> **TASK REQUIREMENTS**
Rewrite the material below with every "PHPEd" changed to "NetBeans", keeping the rest of the text the same. Omit the pictures from your answer.

=== Begin Enclosure ===

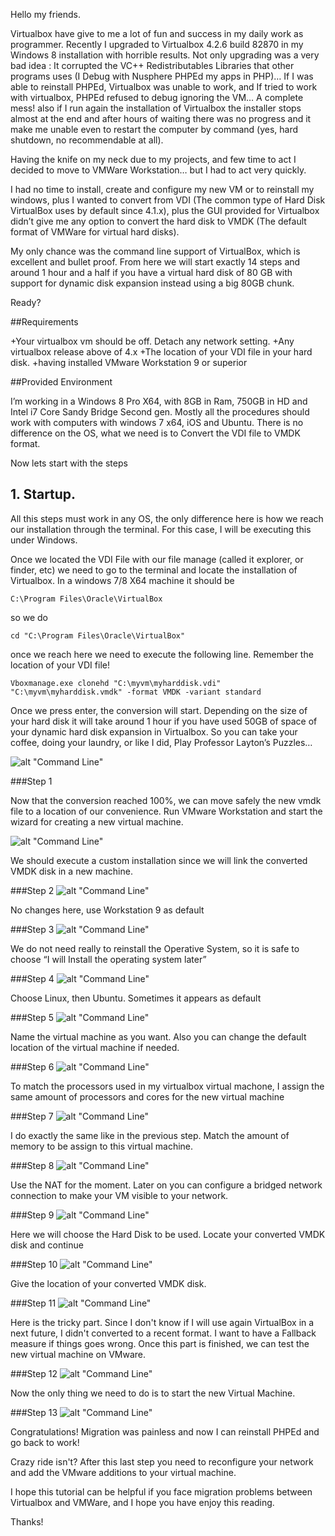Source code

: Hello my friends.

Virtualbox have give to me a lot of fun and success in my daily work as programmer. Recently I upgraded to Virtualbox 4.2.6 build 82870 in my Windows 8 installation with horrible results. Not only upgrading was a very bad idea : It corrupted the VC++ Redistributables Libraries that other programs uses (I Debug with Nusphere PHPEd my apps in PHP)… If I was able to reinstall PHPEd, Virtualbox was unable to work, and If tried to work with virtualbox, PHPEd refused to debug ignoring the VM… A complete mess! also if I run again the installation of Virtualbox the installer stops almost at the end and after hours of waiting there was no progress and it make me unable even to restart the computer by command (yes, hard shutdown, no recommendable at all).

Having the knife on my neck due to my projects, and few time to act I decided to move to VMWare Workstation… but I had to act very quickly.

I had no time to install, create and configure my new VM or to reinstall my windows, plus I wanted to convert from VDI (The common type of Hard Disk VirtualBox uses by default since 4.1.x), plus the GUI provided for Virtualbox didn’t give me any option to convert the hard disk to VMDK (The default format of VMWare for virtual hard disks).

My only chance was the command line support of VirtualBox, which is excellent and bullet proof. From here we will start exactly 14 steps and around 1 hour and a half if you have a virtual hard disk of 80 GB with support for dynamic disk expansion instead using a big 80GB chunk.

Ready?

##Requirements

+Your virtualbox vm should be off. Detach any network setting.
+Any virtualbox release above of 4.x
+The location of your VDI file in your hard disk.
+having installed VMware Workstation 9 or superior

##Provided Environment

I’m working in a Windows 8 Pro X64, with 8GB in Ram, 750GB in HD and Intel i7 Core Sandy Bridge Second gen. Mostly all the procedures should work with computers with windows 7 x64, iOS and Ubuntu. There is no difference on the OS, what we need is to Convert the VDI file to VMDK format.

Now lets start with the steps

## 1. Startup.
All this steps must work in any OS, the only difference here is how we reach our installation through the terminal. For this case, I will be executing this under Windows.

Once we located the VDI File with our file manage (called it explorer, or finder, etc) we need to go to the terminal and locate the installation of Virtualbox. In a windows 7/8 X64 machine it should be


    C:\Program Files\Oracle\VirtualBox

so we do

    cd "C:\Program Files\Oracle\VirtualBox" 

once we reach here we need to execute the following line. Remember the location of your VDI file!

    Vboxmanage.exe clonehd "C:\myvm\myharddisk.vdi" "C:\myvm\myharddisk.vmdk" -format VMDK -variant standard 

Once we press enter, the conversion will start. Depending on the size of your hard disk it will take around 1 hour if you have used 50GB of space of your dynamic hard disk expansion in Virtualbox. So you can take your coffee, doing your laundry, or like I did, Play Professor Layton’s Puzzles…

![alt "Command Line"](http://i.imgur.com/BwwrpM2.png "Command Line")

###Step 1

Now that the conversion reached 100%, we can move safely the new vmdk file to a location of our convenience. Run VMware Workstation and start the wizard for creating a new virtual machine.


![alt "Command Line"](http://i.imgur.com/ai9rzYk.png "We should execute a custom installation since we will link the converted VMDK disk in a new machine.")

We should execute a custom installation since we will link the converted VMDK disk in a new machine.

###Step 2
![alt "Command Line"](http://i0.wp.com/www.tbogard.com/wp-content/uploads/2013/01/Page-2.gif "No changes here, use Workstation 9 as default")

No changes here, use Workstation 9 as default

###Step 3
![alt "Command Line"](http://i1.wp.com/www.tbogard.com/wp-content/uploads/2013/01/Page-3.gif "We do not need really to reinstall the Operative System, so it is safe to choose “I will Install the operating system later”")

We do not need really to reinstall the Operative System, so it is safe to choose “I will Install the operating system later”

###Step 4
![alt "Command Line"](http://i0.wp.com/www.tbogard.com/wp-content/uploads/2013/01/Page-4.gif "Choose Linux, then Ubuntu. Sometimes it appears as default")

Choose Linux, then Ubuntu. Sometimes it appears as default

###Step 5
![alt "Command Line"](http://i0.wp.com/www.tbogard.com/wp-content/uploads/2013/01/Page-5.gif "Name the virtual machine as you want. Also you can change the default location of the virtual machine if needed.")

Name the virtual machine as you want. Also you can change the default location of the virtual machine if needed.

###Step 6
![alt "Command Line"](http://i0.wp.com/www.tbogard.com/wp-content/uploads/2013/01/Page-6.gif "To match the processors used in my virtualbox virtual machone, I assign the same amount of processors and cores for the new virtual machine")

To match the processors used in my virtualbox virtual machone, I assign the same amount of processors and cores for the new virtual machine

###Step 7
![alt "Command Line"](http://i0.wp.com/www.tbogard.com/wp-content/uploads/2013/01/Page-7.gif "I do exactly the same like in the previous step. Match the amount of memory to be assign to this virtual machine.")

I do exactly the same like in the previous step. Match the amount of memory to be assign to this virtual machine.

###Step 8
![alt "Command Line"](http://i0.wp.com/www.tbogard.com/wp-content/uploads/2013/01/Page-8.gif "Use the NAT for the moment. Later on you can configure a bridged network connection to make your VM visible to your network.")

Use the NAT for the moment. Later on you can configure a bridged network connection to make your VM visible to your network.

###Step 9
![alt "Command Line"](http://i0.wp.com/www.tbogard.com/wp-content/uploads/2013/01/Page-9.gif "Here we will choose the Hard Disk to be used. Locate your converted VMDK disk and continue")

Here we will choose the Hard Disk to be used. Locate your converted VMDK disk and continue


###Step 10
![alt "Command Line"](http://i0.wp.com/www.tbogard.com/wp-content/uploads/2013/01/Page-10.gif "Give the location of your converted VMDK disk.")

Give the location of your converted VMDK disk.

###Step 11
![alt "Command Line"](http://i0.wp.com/www.tbogard.com/wp-content/uploads/2013/01/Page-11.gif "Here is the tricky part. Since I don't know if I will use again VirtualBox in a next future, I didn't converted to a recent format. I want to have a Fallback measure if things goes wrong. Once this part is finished, we can test the new virtual machine on VMware.") 

Here is the tricky part. Since I don't know if I will use again VirtualBox in a next future, I didn't converted to a recent format. I want to have a Fallback measure if things goes wrong. Once this part is finished, we can test the new virtual machine on VMware.


###Step 12
![alt "Command Line"](http://i0.wp.com/www.tbogard.com/wp-content/uploads/2013/01/Page-12.gif "Now the only thing we need to do is to start the new Virtual Machine.")

Now the only thing we need to do is to start the new Virtual Machine.

###Step 13
![alt "Command Line"](http://i0.wp.com/www.tbogard.com/wp-content/uploads/2013/01/Page-13.gif "Congratulations! Migration was painless and now I can reinstall PHPEd and go back to work!")

Congratulations! Migration was painless and now I can reinstall PHPEd and go back to work!

Crazy ride isn't? After this last step you need to reconfigure your network and add the VMware additions to your virtual machine.

I hope this tutorial can be helpful if you face migration problems between Virtualbox and VMWare, and I hope you have enjoy this reading.

Thanks!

=== End Enclosure ===

> **TASK RESULT**
Source code

: Hello my friends.

Virtualbox have give to me a lot of fun and success in my daily work as programmer. Recently I upgraded to Virtualbox 4.2.6 build 82870 in my Windows 8 installation with horrible results. Not only upgrading was a very bad idea : It corrupted the VC++ Redistributables Libraries that other programs uses (I Debug with Nusphere NetBeans my apps in PHP)… If I was able to reinstall NetBeans, Virtualbox was unable to work, and If tried to work with virtualbox, NetBeans refused to debug ignoring the VM… A complete mess! also if I run again the installation of Virtualbox the installer stops almost at the end and after hours of waiting there was no progress and it make me unable even to restart the computer by command (yes, hard shutdown, no recommendable at all).

Having the knife on my neck due to my projects, and few time to act I decided to move to VMWare Workstation… but I had to act very quickly.

I had no time to install, create and configure my new VM or to reinstall my windows, plus I wanted to convert from VDI (The common type of Hard Disk VirtualBox uses by default since 4.1.x), plus the GUI provided for Virtualbox didn’t give me any option to convert the hard disk to VMDK (The default format of VMWare for virtual hard disks).

My only chance was the command line support of VirtualBox, which is excellent and bullet proof. From here we will start exactly 14 steps and around 1 hour and a half if you have a virtual hard disk of 80 GB with support for dynamic disk expansion instead using a big 80GB chunk.

Ready?

##Requirements

+Your virtualbox vm should be off. Detach any network setting.
+Any virtualbox release above of 4.x
+The location of your VDI file in your hard disk.
+having installed VMware Workstation 9 or superior

##Provided Environment

I’m working in a Windows 8 Pro X64, with 8GB in Ram, 750GB in HD and Intel i7 Core Sandy Bridge Second gen. Mostly all the procedures should work with computers with windows 7 x64, iOS and Ubuntu. There is no difference on the OS, what we need is to Convert the VDI file to VMDK format.

Now lets start with the steps

## 1. Startup.
All this steps must work in any OS, the only difference here is how we reach our installation through the terminal. For this case, I will be executing this under Windows.

Once we located the VDI File with our file manage (called it explorer, or finder, etc) we need to go to the terminal and locate the installation of Virtualbox. In a windows 7/8 X64 machine it should be


    C:\Program Files\Oracle\VirtualBox

so we do

    cd "C:\Program Files\Oracle\VirtualBox" 

once we reach here we need to execute the following line. Remember the location of your VDI file!

    Vboxmanage.exe clonehd "C:\myvm\myharddisk.vdi" "C:\myvm\myharddisk.vmdk" -format VMDK -variant standard 

Once we press enter, the conversion will start. Depending on the size of your hard disk it will take around 1 hour if you have used 50GB of space of your dynamic hard disk expansion in Virtualbox. So you can take your coffee, doing your laundry, or like I did, Play Professor Layton’s Puzzles…

![alt "Command Line"](http://i.imgur.com/BwwrpM2.png "Command Line")

###Step 1

Now that the conversion reached 100%, we can move safely the new vmdk file to a location of our convenience. Run VMware Workstation and start the wizard for creating a new virtual machine.


![alt "Command Line"](http://i.imgur.com/ai9rzYk.png "We should execute a custom installation since we will link the converted VMDK disk in a new machine.")

We should execute a custom installation since we will link the converted VMDK disk in a new machine.

###Step 2
![alt "Command Line"](http://i0.wp.com/www.tbogard.com/wp-content/uploads/2013/01/Page-2.gif "No changes here, use Workstation 9 as default")

No changes here, use Workstation 9 as default

###Step 3
![alt "Command Line"](http://i1.wp.com/www.tbogard.com/wp-content/uploads/2013/01/Page-3.gif "We do not need really to reinstall the Operative System, so it is safe to choose “I will Install the operating system later”")

We do not need really to reinstall the Operative System, so it is safe to choose “I will Install the operating system later”

###Step 4
![alt "Command Line"](http://i0.wp.com/www.tbogard.com/wp-content/uploads/2013/01/Page-4.gif "Choose Linux, then Ubuntu. Sometimes it appears as default")

Choose Linux, then Ubuntu. Sometimes it appears as default

###Step 5
![alt "Command Line"](http://i0.wp.com/www.tbogard.com/wp-content/uploads/2013/01/Page-5.gif "Name the virtual machine as you want. Also you can change the default location of the virtual machine if needed.")

Name the virtual machine as you want. Also you can change the default location of the virtual machine if needed.

###Step 6
![alt "Command Line"](http://i0.wp.com/www.tbogard.com/wp-content/uploads/2013/01/Page-6.gif "To match the processors used in my virtualbox virtual machone, I assign the same amount of processors and cores for the new virtual machine")

To match the processors used in my virtualbox virtual machone, I assign the same amount of processors and cores for the new virtual machine

###Step 7
![alt "Command Line"](http://i0.wp.com/www.tbogard.com/wp-content/uploads/2013/01/Page-7.gif "I do exactly the same like in the previous step. Match the amount of memory to be assign to this virtual machine.")

I do exactly the same like in the previous step. Match the amount of memory to be assign to this virtual machine.

###Step 8
![alt "Command Line"](http://i0.wp.com/www.tbogard.com/wp-content/uploads/2013/01/Page-8.gif "Use the NAT for the moment. Later on you can configure a bridged network connection to make your VM visible to your network.")

Use the NAT for the moment. Later on you can configure a bridged network connection to make your VM visible to your network.

###Step 9
![alt "Command Line"](http://i0.wp.com/www.tbogard.com/wp-content/uploads/2013/01/Page-9.gif "Here we will choose the Hard Disk to be used. Locate your converted VMDK disk and continue")

Here we will choose the Hard Disk to be used. Locate your converted VMDK disk and continue


###Step 10
![alt "Command Line"](http://i0.wp.com/www.tbogard.com/wp-content/uploads/2013/01/Page-10.gif "Give the location of your converted VMDK disk.")

Give the location of your converted VMDK disk.

###Step 11
![alt "Command Line"](http://i0.wp.com/www.tbogard.com/wp-content/uploads/2013/01/Page-11.gif "Here is the tricky part. Since I don't know if I will use again VirtualBox in a next future, I didn't converted to a recent format. I want to have a Fallback measure if things goes wrong. Once this part is finished, we can test the new virtual machine on VMware.") 

Here is the tricky part. Since I don't know if I will use again VirtualBox in a next future, I didn't converted to a recent format. I want to have a Fallback measure if things goes wrong. Once this part is finished, we can test the new virtual machine on VMware.


###Step 12
![alt "Command Line"](http://i0.wp.com/www.tbogard.com/wp-content/uploads/2013/01/Page-12.gif "Now the only thing we need to do is to start the new Virtual Machine.")

Now the only thing we need to do is to start the new Virtual Machine.

###Step 13
![alt "Command Line"](http://i0.wp.com/www.tbogard.com/wp-content/uploads/2013/01/Page-13.gif "Congratulations! Migration was painless and now I can reinstall NetBeans and go back to work!")

Congratulations! Migration was painless and now I can reinstall NetBeans and go back to work!

Crazy ride isn't? After this last step you need to reconfigure your network and add the VMware additions to your virtual machine.

I hope this tutorial can be helpful if you face migration problems between Virtualbox and VMWare, and I hope you have enjoy this reading.

Thanks!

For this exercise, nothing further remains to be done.